X-Ray Reflection Signatures of Supermassive Black Hole Binaries

We investigate the presence of supermassive black hole (SMBH) binary signatures and the feasibility of identifying them through X-ray reflection spectra. The X-ray emitting region is modeled as a set of two mini-disks bound to the individual SMBHs separated by 100 $GM/c^2$ and the spectra calculated as a function of the mass, mass ratio, and total accretion rate of the binary. The X-ray reflection features are strongly influenced by the accretion-inversion phenomenon expected in SMBH binaries, which results in a wide range of ionization conditions in the two mini-disks. These are imprinted in the resulting composite spectra and the double-peaked and time-variable relativistic Fe K$\alpha$ line profiles. To test whether these features can be used as evidence for the presence of an SMBH binary, we fit mock 100\,ks observations with a single AGN model. For a $10^9$ $M_\odot$ binary targeted by Pulsar Timing Arrays (PTAs), at $z=0.1$ the single AGN model clearly fails to fit the data, while at $z=1$ the fit is acceptable but unable to converge on the SMBH spin.
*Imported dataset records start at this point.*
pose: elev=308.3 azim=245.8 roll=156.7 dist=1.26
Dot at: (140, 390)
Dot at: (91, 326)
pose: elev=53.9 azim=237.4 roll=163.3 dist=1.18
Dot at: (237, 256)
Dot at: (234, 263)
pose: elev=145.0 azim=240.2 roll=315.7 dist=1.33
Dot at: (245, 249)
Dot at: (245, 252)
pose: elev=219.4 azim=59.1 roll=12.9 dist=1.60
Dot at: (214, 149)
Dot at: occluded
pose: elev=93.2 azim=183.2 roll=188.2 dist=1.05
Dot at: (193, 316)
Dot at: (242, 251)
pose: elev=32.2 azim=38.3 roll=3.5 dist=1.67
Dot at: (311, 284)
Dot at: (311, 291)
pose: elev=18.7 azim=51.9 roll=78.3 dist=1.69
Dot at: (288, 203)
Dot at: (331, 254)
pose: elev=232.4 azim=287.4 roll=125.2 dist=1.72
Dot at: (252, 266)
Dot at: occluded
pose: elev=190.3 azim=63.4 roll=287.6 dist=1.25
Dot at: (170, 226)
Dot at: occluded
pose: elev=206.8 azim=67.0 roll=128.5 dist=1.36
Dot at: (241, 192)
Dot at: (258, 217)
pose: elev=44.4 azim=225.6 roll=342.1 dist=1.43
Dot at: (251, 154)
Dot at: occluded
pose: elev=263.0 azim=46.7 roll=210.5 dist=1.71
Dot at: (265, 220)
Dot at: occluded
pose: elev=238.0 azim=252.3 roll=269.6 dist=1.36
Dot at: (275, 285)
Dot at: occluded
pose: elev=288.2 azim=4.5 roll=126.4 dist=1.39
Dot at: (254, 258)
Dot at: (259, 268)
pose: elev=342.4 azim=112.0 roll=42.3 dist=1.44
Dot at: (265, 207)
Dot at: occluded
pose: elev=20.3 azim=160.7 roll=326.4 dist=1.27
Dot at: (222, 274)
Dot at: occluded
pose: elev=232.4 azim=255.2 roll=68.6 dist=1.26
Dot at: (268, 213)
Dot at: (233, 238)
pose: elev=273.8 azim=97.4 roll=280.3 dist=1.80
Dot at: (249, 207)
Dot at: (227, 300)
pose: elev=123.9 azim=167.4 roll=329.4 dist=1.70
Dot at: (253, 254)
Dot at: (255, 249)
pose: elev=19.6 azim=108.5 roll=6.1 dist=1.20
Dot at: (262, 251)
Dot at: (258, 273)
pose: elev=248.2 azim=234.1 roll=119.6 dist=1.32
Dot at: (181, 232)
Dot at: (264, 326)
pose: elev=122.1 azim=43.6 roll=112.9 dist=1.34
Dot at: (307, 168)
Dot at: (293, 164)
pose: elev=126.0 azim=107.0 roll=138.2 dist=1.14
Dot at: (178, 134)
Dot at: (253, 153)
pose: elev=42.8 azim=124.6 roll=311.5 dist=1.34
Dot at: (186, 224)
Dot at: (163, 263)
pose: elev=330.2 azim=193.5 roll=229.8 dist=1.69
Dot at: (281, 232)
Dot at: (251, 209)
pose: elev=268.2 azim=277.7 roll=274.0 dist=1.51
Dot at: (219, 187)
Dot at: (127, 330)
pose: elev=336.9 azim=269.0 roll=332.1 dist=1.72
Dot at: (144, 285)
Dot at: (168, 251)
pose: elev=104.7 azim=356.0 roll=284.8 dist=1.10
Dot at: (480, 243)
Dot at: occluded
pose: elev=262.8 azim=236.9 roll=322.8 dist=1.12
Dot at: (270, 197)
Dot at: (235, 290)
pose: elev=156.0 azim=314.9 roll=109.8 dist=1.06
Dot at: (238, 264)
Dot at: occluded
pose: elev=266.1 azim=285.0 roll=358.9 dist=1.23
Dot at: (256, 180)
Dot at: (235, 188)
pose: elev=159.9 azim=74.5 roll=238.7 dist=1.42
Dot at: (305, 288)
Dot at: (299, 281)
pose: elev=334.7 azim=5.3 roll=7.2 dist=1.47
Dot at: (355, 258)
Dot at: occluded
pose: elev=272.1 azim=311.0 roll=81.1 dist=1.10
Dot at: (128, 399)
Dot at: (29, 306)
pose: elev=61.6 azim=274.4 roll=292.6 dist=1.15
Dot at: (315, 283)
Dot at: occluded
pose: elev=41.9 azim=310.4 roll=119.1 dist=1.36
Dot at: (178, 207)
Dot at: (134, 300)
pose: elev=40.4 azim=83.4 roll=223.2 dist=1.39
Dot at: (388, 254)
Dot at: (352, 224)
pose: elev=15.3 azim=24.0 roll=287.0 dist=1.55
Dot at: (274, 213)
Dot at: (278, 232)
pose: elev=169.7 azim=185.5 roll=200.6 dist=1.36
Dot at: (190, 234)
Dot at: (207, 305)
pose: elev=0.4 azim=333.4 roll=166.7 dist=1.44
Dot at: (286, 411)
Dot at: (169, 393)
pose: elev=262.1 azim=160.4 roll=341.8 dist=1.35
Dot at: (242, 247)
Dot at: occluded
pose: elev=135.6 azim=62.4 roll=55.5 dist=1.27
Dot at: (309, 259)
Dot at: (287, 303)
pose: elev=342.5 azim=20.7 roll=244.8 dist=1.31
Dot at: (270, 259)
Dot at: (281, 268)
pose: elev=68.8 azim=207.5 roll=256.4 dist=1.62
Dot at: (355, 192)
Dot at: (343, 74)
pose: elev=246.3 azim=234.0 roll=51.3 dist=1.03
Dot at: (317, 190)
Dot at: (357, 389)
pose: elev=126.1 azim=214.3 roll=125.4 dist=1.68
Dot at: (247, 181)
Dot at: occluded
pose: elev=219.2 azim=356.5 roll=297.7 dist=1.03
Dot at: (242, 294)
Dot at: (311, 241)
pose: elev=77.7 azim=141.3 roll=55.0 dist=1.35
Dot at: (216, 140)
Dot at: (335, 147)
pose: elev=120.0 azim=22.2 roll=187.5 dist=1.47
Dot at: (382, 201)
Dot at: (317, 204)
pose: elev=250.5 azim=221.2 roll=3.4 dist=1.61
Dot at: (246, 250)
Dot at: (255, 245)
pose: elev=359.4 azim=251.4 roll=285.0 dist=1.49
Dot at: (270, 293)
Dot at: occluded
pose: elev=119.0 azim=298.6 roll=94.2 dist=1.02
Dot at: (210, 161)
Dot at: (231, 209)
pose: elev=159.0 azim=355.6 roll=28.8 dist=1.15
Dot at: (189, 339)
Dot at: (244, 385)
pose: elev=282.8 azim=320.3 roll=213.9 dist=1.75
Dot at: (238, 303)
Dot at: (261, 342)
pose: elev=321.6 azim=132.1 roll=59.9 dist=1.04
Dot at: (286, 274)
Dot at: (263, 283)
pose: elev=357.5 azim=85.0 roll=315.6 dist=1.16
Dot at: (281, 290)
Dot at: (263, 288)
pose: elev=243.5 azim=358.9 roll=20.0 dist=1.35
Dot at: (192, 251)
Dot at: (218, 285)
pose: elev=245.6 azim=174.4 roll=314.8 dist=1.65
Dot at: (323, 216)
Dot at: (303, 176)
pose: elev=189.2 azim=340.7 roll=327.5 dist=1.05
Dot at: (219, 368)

For a $10^6$ $M_\odot$ binary, a progenitor of a \textit{Laser Interferometer Space Antenna} (\textit{LISA}) source, spectral fitting is only possible at $z=0.1$, with the outcomes similar to the PTA binary at $z=1$. We also find that PTA binaries can be expected to show a distinct X-ray spectral variability in multi-epoch observations, whereas for \textit{LISA} precursors, orbital averaging results in the loss of spectral variability signatures.